> To be done:
Set out each line of the listing below as a JSON list of strings, one string per line, with blank lines skipped. Leave the pictures out.

(Data items)
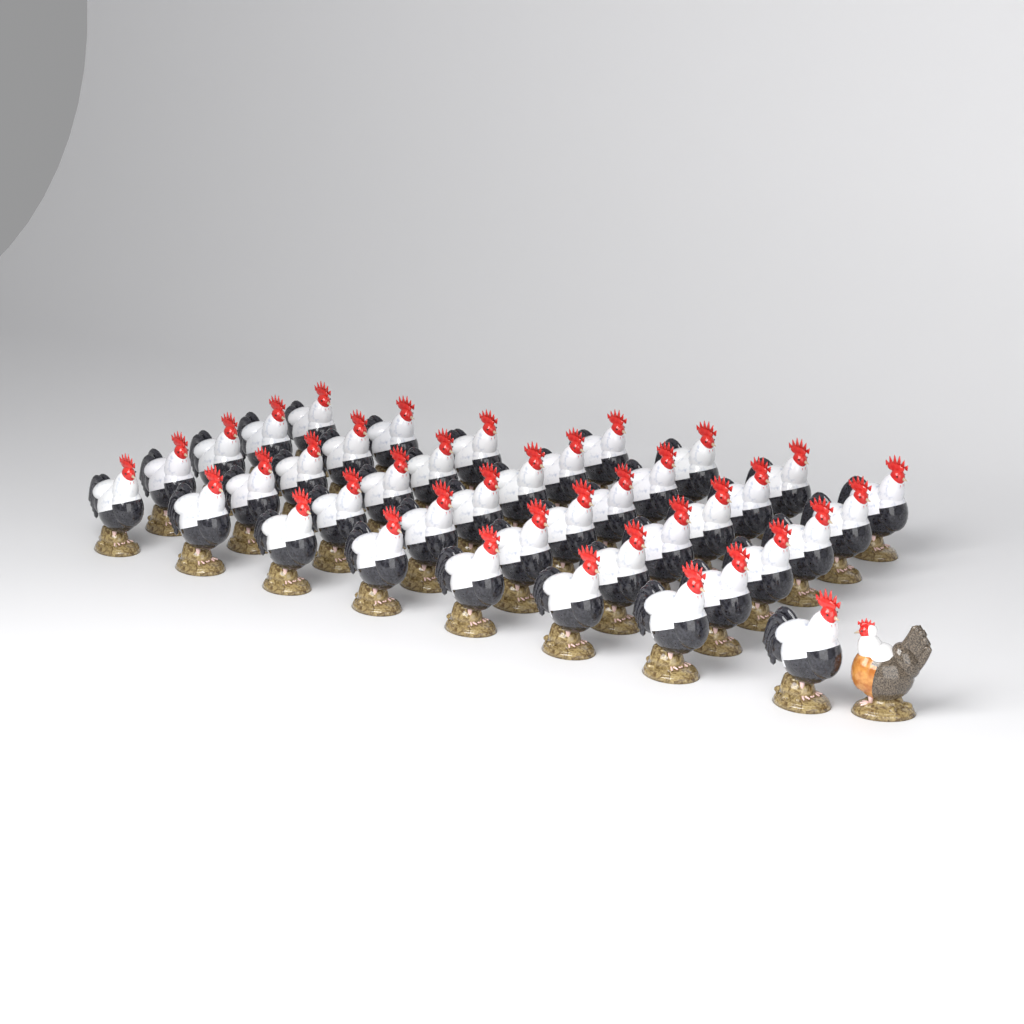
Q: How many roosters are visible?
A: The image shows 40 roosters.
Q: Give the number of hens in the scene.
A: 1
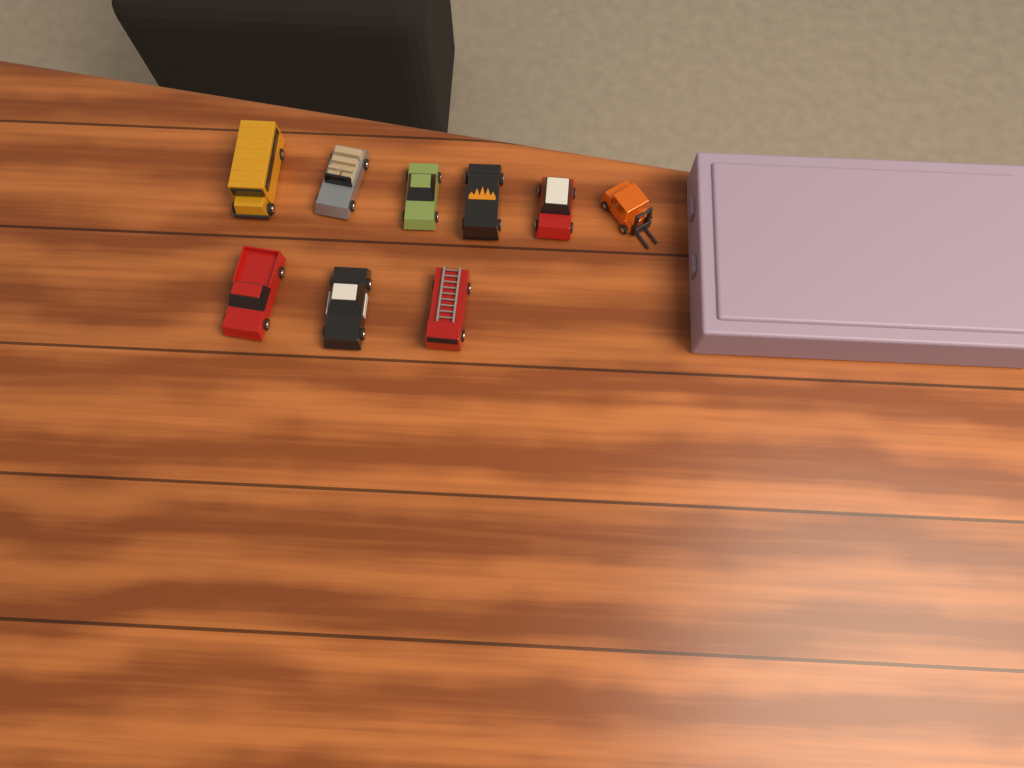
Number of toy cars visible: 9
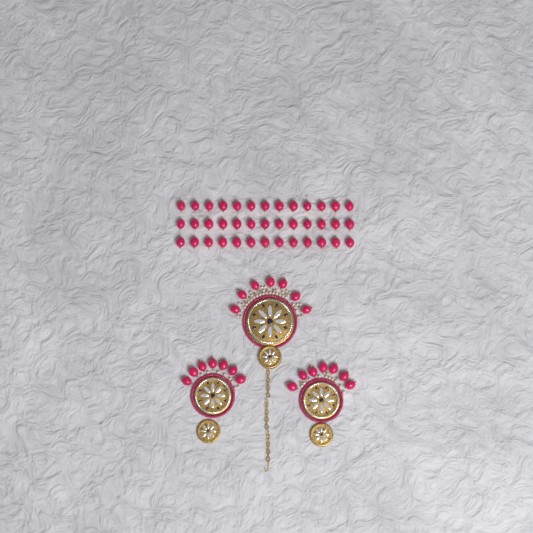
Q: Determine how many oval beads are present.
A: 60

> Reply:
[
  "Q: How many roosters are visible?",
  "A: The image shows 40 roosters.",
  "Q: Give the number of hens in the scene.",
  "A: 1",
  "Number of toy cars visible: 9",
  "Q: Determine how many oval beads are present.",
  "A: 60"
]